20-minute observation before breath-alcohol tests does not make detention unlawful

The High Court has found that the 20-minute observation period traditionally used by the Gardaí before taking a breath-alcohol test did not make the detention of suspects unlawful.

The Gardaí had been accustomed to preceding breath-alcohol tests with a 20-minute observation period to ensure that the test was a true breath test and not contaminated by alcohol in the mouth.

The question before the Court was whether this was still necessary and lawful in light of the introduction of a new type of breathalyser known as the ‘Evidenzer’, which states in its manual that no observation period is required.

Two individuals, Ronan Stack and John Foley, had on separate occasions been held in a police station under s.4(8) of the Road Traffic Act 2010. They had been informed that they would be observed for 20 minutes, after which they were assessed using an Evidenzer.

In both cases, evidence was given by members of the Gardaí that they had been trained by the Medical Bureau of Road safety to have a 20-minute observation time when being taught to use the Evidenzer.

The District Court judges referred the following question to the High Court:

“In circumstances where it is acknowledged that the Manufacturer’s Manual for guidance of the Operator of the Evidenzer machine for breath testing does not require an observation period of twenty minutes prior to a test, and evidence has been heard that the Accused was detained for a period of twenty minutes prior to the formal requirement being communicated to him, pursuant to Section 12(1)(a) of the Road Traffic Act 2010 for the provision of breath specimens, did this constitute an unnecessary and unreasonable prolongation of his detention, thus rendering his detention unlawful and leaving the evidence, obtained by way of breath sample provided during such detention, tainted and inadmissible evidence against the Accused?”

The High Court judge Mr Justice Max Barrett noted a “harmonious quintet” of cases which were relevant: DPP v. Finn 1 I.R. 372, DPP v. McNiece 2 I.R. 614,DPP(Curran) v. Foley IEHC 11, DPP v. O’Sullivan IEHC 693 and DPP v. Dardis IECA 284.

He noted a constant adherence within the cases to “(a) the notion of reasonableness, by which the lawfulness of delay which, in effect, arises from the chance circumstance of life falls to be gauged, and (b) the need for justification by reference to objective reasons where one moved beyond the chance circumstance of life to the deliberate introduction of a discrete and defined minimum (20 minute) period of detention.”

He then identified key principles which could be taken from the case law.

First, that the onus was on the prosecution to establish beyond reasonable doubt, that a defendant had at all times been held in accordance with the law.

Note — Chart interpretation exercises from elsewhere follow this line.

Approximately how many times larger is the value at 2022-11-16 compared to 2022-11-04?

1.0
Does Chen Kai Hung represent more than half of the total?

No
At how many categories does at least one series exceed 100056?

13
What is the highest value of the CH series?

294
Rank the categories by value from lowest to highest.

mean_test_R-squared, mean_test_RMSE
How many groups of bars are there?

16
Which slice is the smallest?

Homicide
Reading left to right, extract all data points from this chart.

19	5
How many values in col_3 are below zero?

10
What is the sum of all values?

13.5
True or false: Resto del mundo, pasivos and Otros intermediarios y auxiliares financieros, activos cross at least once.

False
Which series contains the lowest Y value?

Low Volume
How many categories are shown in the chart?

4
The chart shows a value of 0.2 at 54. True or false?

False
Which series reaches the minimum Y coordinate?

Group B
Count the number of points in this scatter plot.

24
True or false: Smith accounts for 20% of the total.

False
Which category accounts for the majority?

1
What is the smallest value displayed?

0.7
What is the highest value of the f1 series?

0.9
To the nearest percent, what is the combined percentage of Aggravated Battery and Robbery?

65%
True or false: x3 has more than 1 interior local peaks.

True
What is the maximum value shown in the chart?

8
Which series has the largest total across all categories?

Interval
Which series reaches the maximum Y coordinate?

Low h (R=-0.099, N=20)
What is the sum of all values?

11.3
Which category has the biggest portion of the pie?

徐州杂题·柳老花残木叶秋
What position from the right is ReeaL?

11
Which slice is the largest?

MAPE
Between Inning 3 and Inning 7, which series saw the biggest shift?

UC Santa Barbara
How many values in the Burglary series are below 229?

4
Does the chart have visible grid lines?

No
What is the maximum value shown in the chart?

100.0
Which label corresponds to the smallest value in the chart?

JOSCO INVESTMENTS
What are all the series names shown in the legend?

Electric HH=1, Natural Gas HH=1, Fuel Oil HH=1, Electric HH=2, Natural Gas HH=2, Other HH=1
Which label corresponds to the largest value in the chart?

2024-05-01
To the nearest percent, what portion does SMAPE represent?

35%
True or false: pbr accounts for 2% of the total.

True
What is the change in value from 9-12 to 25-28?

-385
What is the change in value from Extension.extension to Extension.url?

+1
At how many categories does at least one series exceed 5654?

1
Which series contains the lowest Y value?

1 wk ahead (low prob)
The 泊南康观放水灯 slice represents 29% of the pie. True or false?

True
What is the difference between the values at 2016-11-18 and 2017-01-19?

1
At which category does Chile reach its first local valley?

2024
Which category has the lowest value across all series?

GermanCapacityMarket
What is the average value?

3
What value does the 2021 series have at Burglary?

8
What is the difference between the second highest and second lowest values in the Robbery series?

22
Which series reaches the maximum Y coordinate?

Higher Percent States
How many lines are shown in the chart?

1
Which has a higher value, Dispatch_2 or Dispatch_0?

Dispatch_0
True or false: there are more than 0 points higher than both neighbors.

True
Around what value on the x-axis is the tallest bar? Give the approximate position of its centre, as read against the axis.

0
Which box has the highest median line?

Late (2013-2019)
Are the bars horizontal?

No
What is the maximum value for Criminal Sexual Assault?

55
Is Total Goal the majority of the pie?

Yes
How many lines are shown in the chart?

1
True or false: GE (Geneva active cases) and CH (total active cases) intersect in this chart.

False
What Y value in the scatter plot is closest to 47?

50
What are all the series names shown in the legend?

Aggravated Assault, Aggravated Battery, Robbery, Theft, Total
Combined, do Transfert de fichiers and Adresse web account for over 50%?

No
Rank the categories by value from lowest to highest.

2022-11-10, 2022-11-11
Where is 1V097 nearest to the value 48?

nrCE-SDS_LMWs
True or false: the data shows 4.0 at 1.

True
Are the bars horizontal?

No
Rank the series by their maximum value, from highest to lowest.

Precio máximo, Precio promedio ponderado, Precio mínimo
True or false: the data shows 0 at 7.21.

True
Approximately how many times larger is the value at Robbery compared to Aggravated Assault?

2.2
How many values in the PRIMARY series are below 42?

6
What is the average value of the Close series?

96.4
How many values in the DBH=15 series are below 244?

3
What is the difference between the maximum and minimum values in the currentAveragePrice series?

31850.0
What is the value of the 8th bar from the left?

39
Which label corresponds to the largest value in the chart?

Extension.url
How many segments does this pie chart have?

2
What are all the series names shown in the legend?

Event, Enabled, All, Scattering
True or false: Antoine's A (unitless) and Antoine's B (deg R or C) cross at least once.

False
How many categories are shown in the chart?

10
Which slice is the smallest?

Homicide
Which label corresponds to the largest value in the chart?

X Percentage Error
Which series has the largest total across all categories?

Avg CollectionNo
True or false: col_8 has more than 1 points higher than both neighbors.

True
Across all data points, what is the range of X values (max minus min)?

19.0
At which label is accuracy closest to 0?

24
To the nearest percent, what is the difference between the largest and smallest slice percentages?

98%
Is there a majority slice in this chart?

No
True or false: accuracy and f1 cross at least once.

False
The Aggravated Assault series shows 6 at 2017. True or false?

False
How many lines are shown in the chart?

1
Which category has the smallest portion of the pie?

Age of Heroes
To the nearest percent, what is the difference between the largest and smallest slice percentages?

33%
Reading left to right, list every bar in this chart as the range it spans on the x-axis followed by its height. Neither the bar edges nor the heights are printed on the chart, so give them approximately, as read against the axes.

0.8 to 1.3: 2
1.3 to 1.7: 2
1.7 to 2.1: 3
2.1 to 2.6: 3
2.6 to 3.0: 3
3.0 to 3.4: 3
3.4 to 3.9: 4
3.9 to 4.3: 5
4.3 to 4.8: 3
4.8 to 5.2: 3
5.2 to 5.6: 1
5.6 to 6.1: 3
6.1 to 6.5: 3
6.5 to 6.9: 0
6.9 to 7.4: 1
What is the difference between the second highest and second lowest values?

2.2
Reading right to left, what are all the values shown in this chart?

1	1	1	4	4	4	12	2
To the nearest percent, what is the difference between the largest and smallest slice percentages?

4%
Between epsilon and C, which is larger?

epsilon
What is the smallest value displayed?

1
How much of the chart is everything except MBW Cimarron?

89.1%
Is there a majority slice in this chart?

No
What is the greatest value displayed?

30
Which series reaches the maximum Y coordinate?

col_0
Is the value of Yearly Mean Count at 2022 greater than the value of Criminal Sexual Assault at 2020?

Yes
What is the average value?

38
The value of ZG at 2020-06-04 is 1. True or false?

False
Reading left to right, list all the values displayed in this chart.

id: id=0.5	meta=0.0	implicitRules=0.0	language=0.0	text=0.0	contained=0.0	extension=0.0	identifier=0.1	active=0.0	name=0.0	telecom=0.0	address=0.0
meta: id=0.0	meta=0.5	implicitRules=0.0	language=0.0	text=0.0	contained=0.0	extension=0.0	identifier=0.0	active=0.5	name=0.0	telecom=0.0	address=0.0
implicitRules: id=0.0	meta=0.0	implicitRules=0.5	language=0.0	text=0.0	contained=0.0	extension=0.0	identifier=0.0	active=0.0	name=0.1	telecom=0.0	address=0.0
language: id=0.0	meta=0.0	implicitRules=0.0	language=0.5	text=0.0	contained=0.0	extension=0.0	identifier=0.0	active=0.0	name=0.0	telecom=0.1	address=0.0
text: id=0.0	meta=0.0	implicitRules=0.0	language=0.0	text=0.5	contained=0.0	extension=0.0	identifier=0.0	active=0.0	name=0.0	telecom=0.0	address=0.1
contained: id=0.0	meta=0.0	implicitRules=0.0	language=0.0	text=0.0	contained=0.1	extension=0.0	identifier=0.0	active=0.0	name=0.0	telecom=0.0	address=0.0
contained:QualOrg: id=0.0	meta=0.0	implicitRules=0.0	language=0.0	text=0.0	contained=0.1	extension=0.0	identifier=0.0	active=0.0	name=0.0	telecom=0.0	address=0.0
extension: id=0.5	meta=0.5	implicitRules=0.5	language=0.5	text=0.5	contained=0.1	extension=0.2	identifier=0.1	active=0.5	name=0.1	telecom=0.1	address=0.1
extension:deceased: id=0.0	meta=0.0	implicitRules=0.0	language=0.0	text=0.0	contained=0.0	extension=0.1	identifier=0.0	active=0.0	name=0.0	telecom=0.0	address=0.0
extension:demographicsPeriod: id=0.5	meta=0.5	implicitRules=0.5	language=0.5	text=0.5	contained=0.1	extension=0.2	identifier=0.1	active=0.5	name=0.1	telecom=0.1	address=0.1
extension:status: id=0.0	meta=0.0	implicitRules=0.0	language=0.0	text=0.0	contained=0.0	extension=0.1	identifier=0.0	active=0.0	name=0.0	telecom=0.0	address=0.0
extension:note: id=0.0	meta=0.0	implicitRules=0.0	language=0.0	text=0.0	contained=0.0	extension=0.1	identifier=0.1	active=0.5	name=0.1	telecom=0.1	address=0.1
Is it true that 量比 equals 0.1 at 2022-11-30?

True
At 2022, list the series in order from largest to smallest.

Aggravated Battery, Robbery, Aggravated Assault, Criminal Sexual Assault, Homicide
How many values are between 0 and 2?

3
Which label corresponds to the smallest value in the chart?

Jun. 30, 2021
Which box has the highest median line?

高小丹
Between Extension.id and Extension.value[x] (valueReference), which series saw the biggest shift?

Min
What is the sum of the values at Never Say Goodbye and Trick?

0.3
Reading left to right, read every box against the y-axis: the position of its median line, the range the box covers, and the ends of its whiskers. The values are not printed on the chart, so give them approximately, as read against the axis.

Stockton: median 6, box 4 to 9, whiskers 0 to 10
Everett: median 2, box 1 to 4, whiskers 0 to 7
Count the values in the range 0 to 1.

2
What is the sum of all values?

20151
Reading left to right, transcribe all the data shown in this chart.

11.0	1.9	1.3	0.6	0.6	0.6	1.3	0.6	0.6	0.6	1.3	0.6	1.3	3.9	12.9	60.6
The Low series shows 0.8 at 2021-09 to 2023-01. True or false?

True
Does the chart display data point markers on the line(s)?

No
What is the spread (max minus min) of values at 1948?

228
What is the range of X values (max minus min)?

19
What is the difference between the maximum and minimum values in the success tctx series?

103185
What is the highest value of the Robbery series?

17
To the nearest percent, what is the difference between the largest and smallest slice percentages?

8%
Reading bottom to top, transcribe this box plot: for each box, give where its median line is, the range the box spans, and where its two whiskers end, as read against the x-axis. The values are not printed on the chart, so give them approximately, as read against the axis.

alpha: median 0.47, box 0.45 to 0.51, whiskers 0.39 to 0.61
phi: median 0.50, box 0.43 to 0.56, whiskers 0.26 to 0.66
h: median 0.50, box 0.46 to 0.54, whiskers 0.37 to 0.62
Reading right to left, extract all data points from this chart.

Second, delays through chance should be reasonable, and that reasonableness should be assessed with regard to individual circumstances. It was noted that generally speaking, a delay of 20 minutes simpliciter in dealing with an arrested person is not the kind of delay which could be treated as rendering an otherwise lawful custody, unlawful, absent special circumstances.

Third, in cases where delay was deliberate, it must be justified by objective reasons. In this regard, appropriate evidence may be forthcoming from a Garda witness alone.

Procedural steps, if objectively justified, would not be required to be authorised by statute or statutory regulations to be lawful, provided they are shown on the evidence to be reasonably necessary to give effect to the purpose for which the arrest was authorised by law.

Turning to the specific cases, it was noted that the Garda witnesses gave uncontroverted evidence before the District Court that they respectively applied a 20-minute observation period in accordance with training provided by the Medical Bureau of Road Safety – the body with responsibility under the Road Traffic Acts for the approval and supply of breathalysers.

It was clear therefore that the Garda witnesses gave reasonable and objective reasons for the detention period arising sufficient to satisfy the ‘reasonable necessity’ test identified by the Supreme Court in Finn and applied consistently in the years since.

As a result, the judge concluded that “having regard to all of the foregoing, the court’s respectful answer to the question posed by District Judge McNulty in the proceedings concerning, respectively, Mr Stack and Mr Foley, is ‘No’.”